*** Opening of Exercise input ***
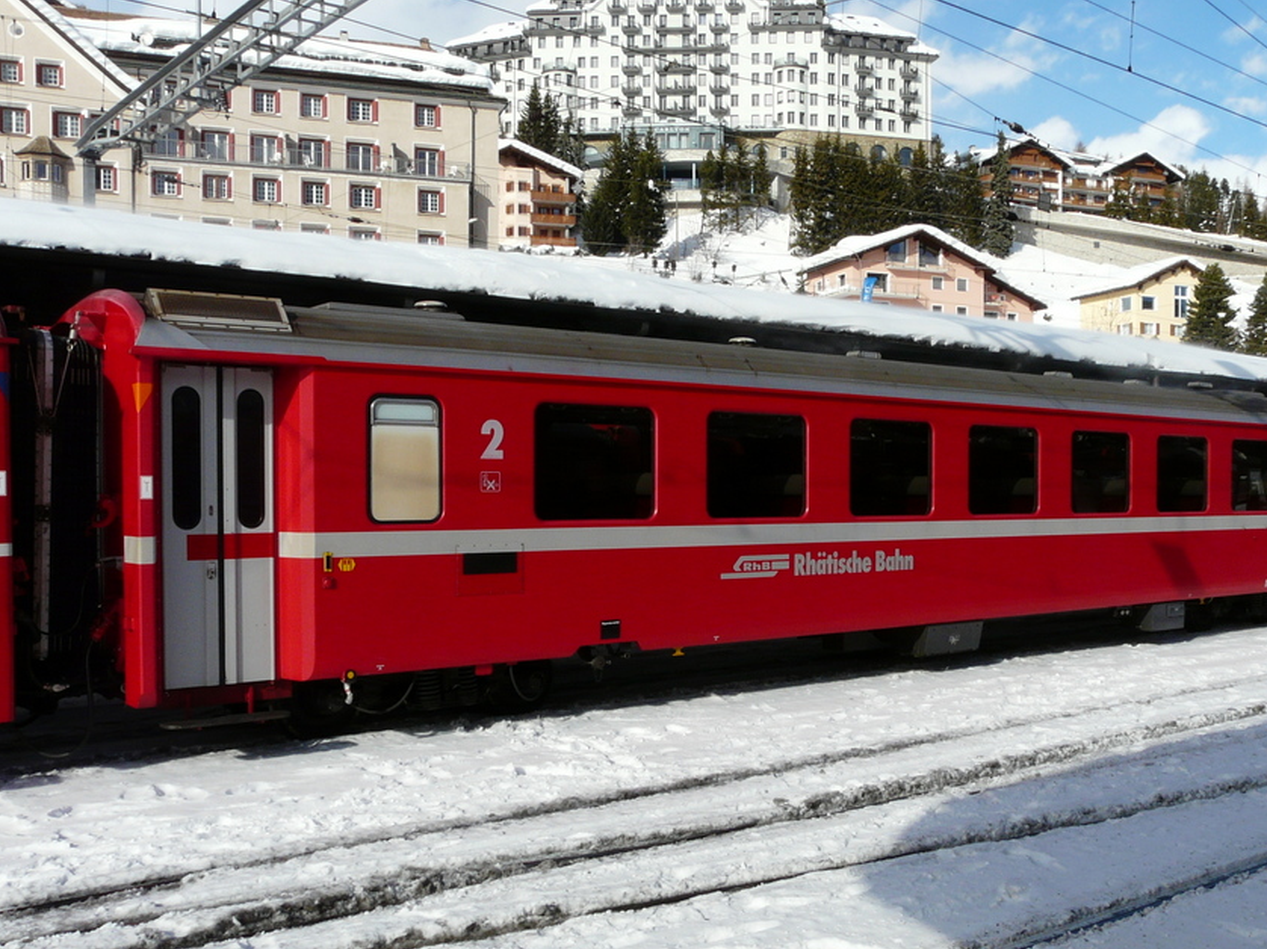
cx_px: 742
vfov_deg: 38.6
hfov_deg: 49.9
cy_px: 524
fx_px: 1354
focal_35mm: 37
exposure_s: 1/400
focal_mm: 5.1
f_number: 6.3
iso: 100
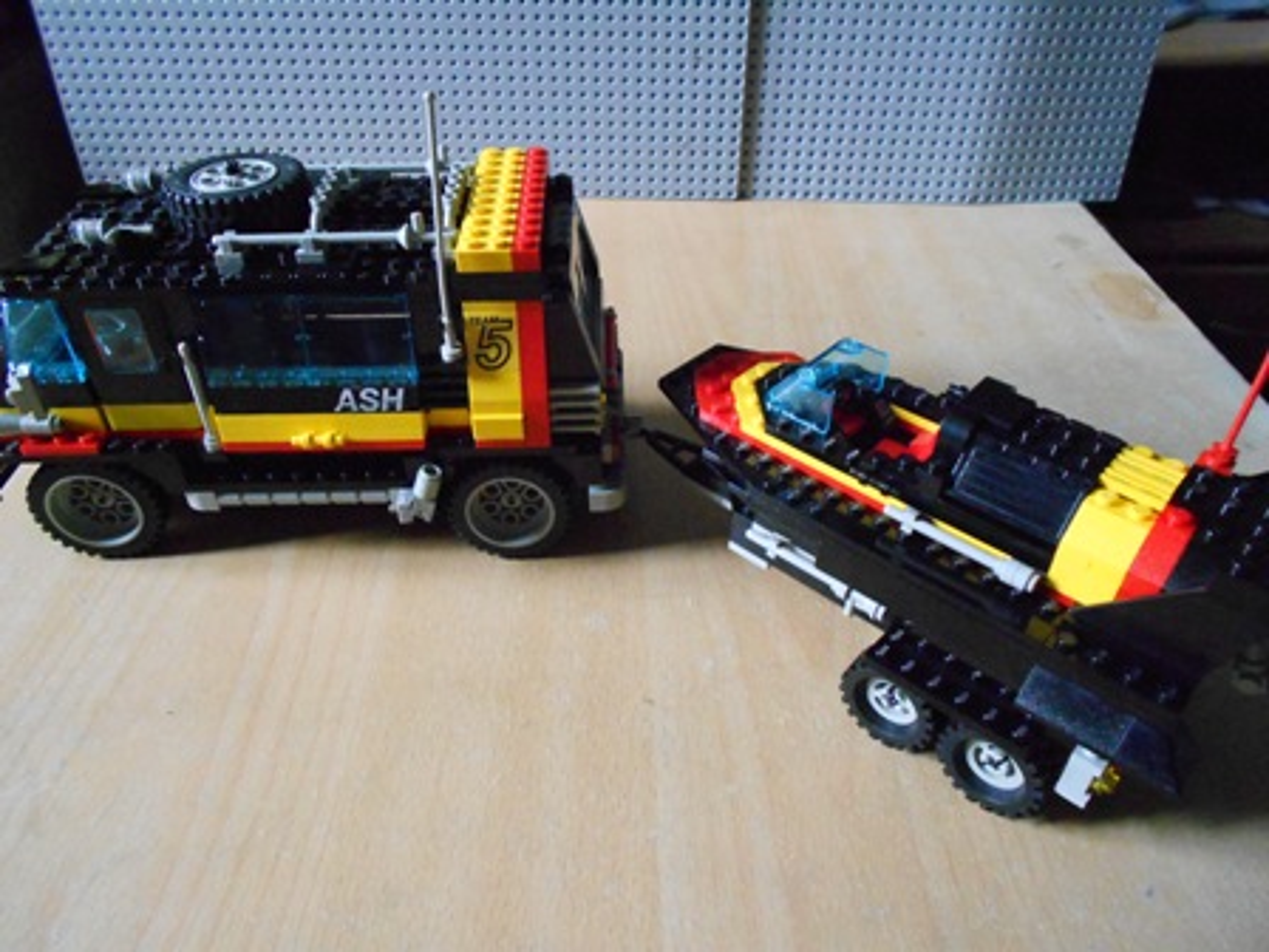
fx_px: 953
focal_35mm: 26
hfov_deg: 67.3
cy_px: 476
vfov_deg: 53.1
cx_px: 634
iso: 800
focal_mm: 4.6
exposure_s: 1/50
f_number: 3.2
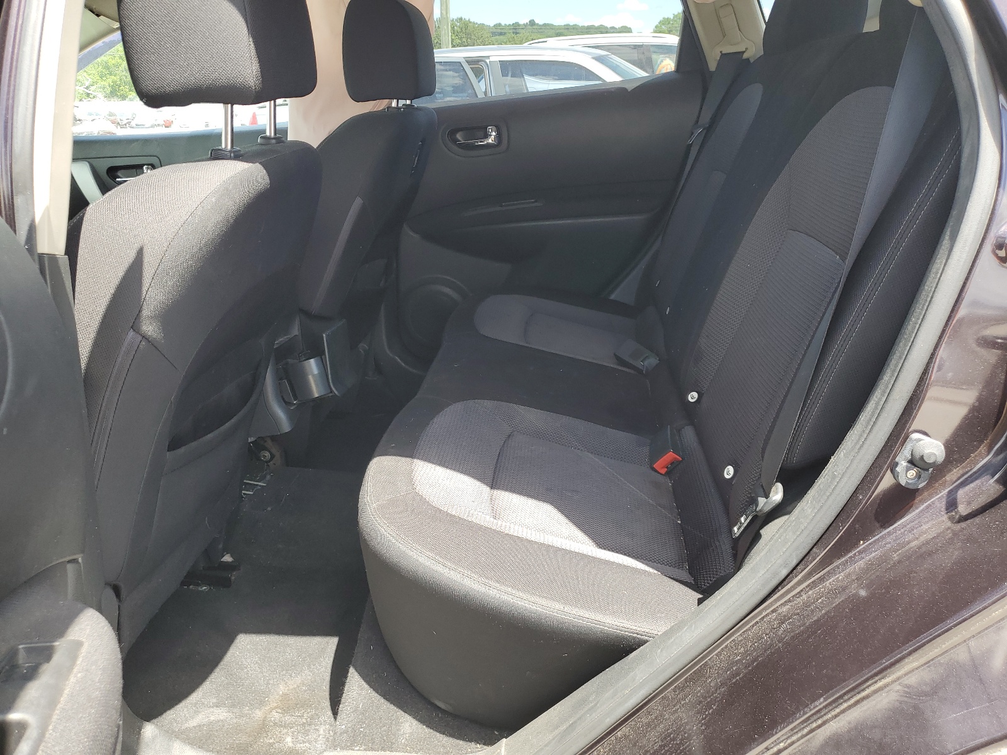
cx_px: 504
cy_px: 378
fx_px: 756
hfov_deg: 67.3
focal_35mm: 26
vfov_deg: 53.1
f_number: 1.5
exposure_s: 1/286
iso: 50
*** Close of Exercise input ***
Brief ▸
Retype each line above exactly and leave out any picture.

Written reply ▸
cx_px: 742
vfov_deg: 38.6
hfov_deg: 49.9
cy_px: 524
fx_px: 1354
focal_35mm: 37
exposure_s: 1/400
focal_mm: 5.1
f_number: 6.3
iso: 100
fx_px: 953
focal_35mm: 26
hfov_deg: 67.3
cy_px: 476
vfov_deg: 53.1
cx_px: 634
iso: 800
focal_mm: 4.6
exposure_s: 1/50
f_number: 3.2
cx_px: 504
cy_px: 378
fx_px: 756
hfov_deg: 67.3
focal_35mm: 26
vfov_deg: 53.1
f_number: 1.5
exposure_s: 1/286
iso: 50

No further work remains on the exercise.